Once the Board makes a recommendation, the Secretary of the Department of Energy must respond within 45 days of its publication in the Federal Register. The Secretary may accept or reject the Board's recommendation in whole or in part. Further, the Secretary must submit an Implementation Plan to the Board for each accepted recommendation within 90 days of the date the Secretary's acceptance of the recommendation is published in the Federal Register.

What is a Defense Nuclear Facility (DNF)?

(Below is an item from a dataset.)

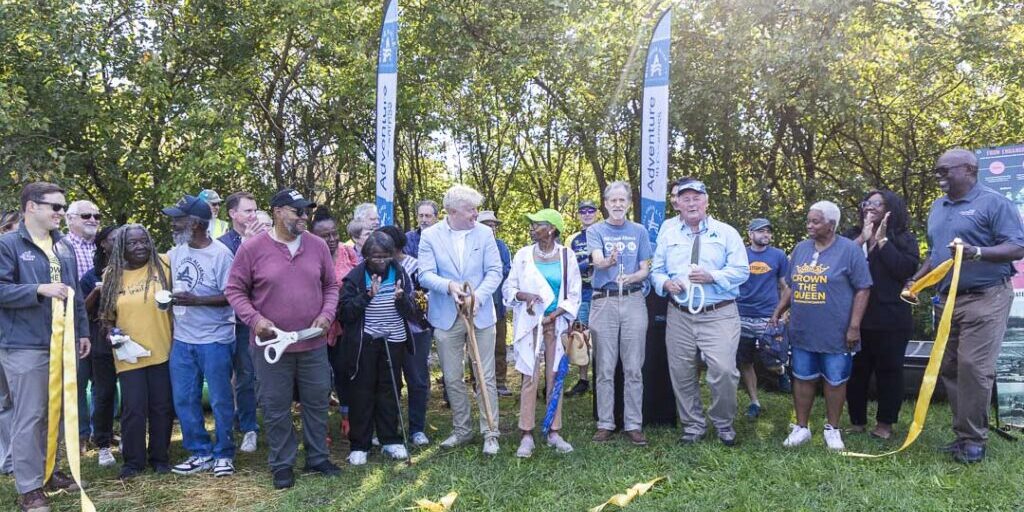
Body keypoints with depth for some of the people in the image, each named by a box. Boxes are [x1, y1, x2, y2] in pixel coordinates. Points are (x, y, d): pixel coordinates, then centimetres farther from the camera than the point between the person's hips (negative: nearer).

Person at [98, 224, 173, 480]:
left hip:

As defined in the Board's Enabling Legislation, the term "Department of Energy defense nuclear facility" means any of the following: 

  1. A production facility or utilization facility (as defined in section 2014 of the Atomic Energy Act) that is under the control or jurisdiction of the Secretary of Energy and that is operated for national security purposes, but the term does not include:
    • any facility or activity covered by Executive Order No. 12344, dated February 1, 1982 [42 U.S.C. § 7158 note], pertaining to the Naval nuclear propulsion program;
    • any facility or activity involved with the transportation of nuclear explosives or nuclear material;
    • any facility that does not conduct atomic energy defense activities; or
    • any facility owned by the United States Enrichment Corporation.
  2. A nuclear waste storage facility under the control or jurisdiction of the Secretary of Energy, but the term does not include a facility developed pursuant to the Nuclear Waste Policy Act of 1982 (42 U.S.C. 10101 et seq.) and licensed by the Nuclear Regulatory Commission.